И не осталось никого

Мой рассказ. Приятного (надеюсь) прочтения, заранее благодарю каждого из вас за уделенные время и внимание.
Публиковалось также здесь: [hide]http://www.proza.ru/2014/08/27/1784[/hide]Когда напугавший всех до смерти звонок в дверь смолк, кто-то шепотом вскрикнул:

— Генку, похоже, увезли в дурдом!

— Глупости!

И кто-то неподалеку икнул.

— Неа, забрали в вытрезвитель на улице Марата!.. — охнуло испачканное сажей лицо, спрятавшись от ужаса за подранный синий диван, и заверещало, тряся рыжими буклями: — Не может Генка быть в дурдоме! Пропадет он там, нельзя ему к психам, ё-моё…

Чумазая эта физиономия принадлежала Коте, существу бессмысленному и бесполому. Трезвым существо не бывало, наверное, никогда. Вылезшая из старого советского шкафа девчонка лет двадцати зло плюнула Коте прямо в морду. Морда поспешила уткнуть взгляд в настольный календарик. В нем значилось третье октября тысяча девятьсот девяносто третьего.

— С чего это нельзя? С чего не может быть? Ты где, дурачина, живешь вообще? Здесь тебе не сказка, и не тот свет. Закурить дай имениннице.

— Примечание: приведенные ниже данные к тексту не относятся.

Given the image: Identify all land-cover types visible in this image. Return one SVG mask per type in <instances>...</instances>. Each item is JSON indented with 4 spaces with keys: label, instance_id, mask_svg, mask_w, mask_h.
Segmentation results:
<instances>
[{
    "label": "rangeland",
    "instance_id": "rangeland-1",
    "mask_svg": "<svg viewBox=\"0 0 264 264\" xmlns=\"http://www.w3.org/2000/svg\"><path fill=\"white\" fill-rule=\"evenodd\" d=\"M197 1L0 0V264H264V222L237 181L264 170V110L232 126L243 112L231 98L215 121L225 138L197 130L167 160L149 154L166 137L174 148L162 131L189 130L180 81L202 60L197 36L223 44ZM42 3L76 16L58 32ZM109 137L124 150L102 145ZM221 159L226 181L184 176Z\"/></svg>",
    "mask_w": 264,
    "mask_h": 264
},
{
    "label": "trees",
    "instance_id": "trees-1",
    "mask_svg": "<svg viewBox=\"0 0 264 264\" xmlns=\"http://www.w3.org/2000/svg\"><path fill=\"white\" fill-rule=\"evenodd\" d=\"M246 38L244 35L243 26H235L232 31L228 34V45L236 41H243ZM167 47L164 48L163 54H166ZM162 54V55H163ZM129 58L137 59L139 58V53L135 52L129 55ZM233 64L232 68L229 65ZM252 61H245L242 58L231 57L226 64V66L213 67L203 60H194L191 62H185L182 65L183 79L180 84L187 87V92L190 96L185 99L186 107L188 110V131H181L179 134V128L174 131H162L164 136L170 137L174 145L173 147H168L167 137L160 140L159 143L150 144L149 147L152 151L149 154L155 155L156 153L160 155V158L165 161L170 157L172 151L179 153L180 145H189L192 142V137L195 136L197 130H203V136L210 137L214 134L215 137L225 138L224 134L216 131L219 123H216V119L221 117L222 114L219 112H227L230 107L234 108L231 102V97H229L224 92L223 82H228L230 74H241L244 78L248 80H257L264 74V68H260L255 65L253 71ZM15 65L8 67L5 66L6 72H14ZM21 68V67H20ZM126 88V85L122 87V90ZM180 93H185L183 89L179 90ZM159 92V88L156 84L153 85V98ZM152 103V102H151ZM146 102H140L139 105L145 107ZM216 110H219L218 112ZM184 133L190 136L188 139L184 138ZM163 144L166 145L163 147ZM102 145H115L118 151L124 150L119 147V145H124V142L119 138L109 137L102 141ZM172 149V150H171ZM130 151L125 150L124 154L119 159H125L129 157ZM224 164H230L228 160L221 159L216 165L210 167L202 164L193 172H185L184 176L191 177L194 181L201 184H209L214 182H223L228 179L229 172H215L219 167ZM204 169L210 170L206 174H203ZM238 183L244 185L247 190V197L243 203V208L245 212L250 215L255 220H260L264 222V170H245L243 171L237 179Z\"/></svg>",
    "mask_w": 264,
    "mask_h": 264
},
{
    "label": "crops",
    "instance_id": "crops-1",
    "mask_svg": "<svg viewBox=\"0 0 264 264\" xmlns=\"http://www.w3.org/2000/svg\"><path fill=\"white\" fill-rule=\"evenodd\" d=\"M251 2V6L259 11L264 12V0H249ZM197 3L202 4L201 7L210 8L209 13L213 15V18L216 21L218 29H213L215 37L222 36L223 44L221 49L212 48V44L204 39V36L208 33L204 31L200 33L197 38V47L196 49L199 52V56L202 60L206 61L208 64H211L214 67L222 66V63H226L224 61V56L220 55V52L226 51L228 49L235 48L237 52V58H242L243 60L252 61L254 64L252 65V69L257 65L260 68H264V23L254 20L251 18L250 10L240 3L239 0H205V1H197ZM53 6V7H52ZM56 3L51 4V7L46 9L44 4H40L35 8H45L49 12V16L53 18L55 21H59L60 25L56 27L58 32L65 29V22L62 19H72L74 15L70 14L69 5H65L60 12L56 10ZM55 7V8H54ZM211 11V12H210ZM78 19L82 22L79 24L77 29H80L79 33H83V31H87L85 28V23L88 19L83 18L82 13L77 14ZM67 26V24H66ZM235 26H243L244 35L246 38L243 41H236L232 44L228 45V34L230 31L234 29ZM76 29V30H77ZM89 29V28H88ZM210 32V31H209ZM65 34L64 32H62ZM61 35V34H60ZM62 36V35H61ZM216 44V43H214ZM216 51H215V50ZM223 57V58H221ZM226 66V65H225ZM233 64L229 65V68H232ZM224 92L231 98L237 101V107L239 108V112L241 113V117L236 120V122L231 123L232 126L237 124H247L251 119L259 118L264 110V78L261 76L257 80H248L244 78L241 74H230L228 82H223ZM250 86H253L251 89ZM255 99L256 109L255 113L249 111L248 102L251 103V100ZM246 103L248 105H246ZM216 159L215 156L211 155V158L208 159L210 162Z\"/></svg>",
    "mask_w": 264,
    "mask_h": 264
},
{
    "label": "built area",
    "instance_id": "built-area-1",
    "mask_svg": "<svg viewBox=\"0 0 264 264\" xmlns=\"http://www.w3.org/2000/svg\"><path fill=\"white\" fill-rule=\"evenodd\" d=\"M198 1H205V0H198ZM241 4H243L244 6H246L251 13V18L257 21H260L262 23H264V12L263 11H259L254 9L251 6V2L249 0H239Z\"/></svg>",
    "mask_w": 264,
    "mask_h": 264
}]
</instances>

Котя, буркнув: «Ишь, Розенблюмиха, наглая», прикурил папироску «Ява», которую Верочка Розенблюм у него тут же отобрала. Затянувшись покрепче, ее точеное тельце, венчаемое кудрявой головой, в немом отчаянии уплыло к подоконнику, на котором восседал с деловым видом тощенький и белобрысый Игнат. Лицо его, тонкое, острое, озарилось мыслью:

— Постойте, народ… Может, он вообще умер где-нибудь? – руки же его, тем временем, схватили смеющуюся Верочку за талию.

Котя обиженно засопел, переползая в угол:

— Сколько раз говорено уж было, нельзя Генку одного за выпивкой отправлять. Шла бы Верка, ну. Теперь вот никакого дня рождения… А в прошлом месяце…

— В прошлом месяце и водка была дешевле, и жить нам оставалось дольше, — расхохоталась Верочка, кокетливо тряхнув локонами, но смех ее оборвал телефонный звонок. Верочка удрученно скривилась, провожая взглядом исчезнувшего в коридорной полутьме Игната.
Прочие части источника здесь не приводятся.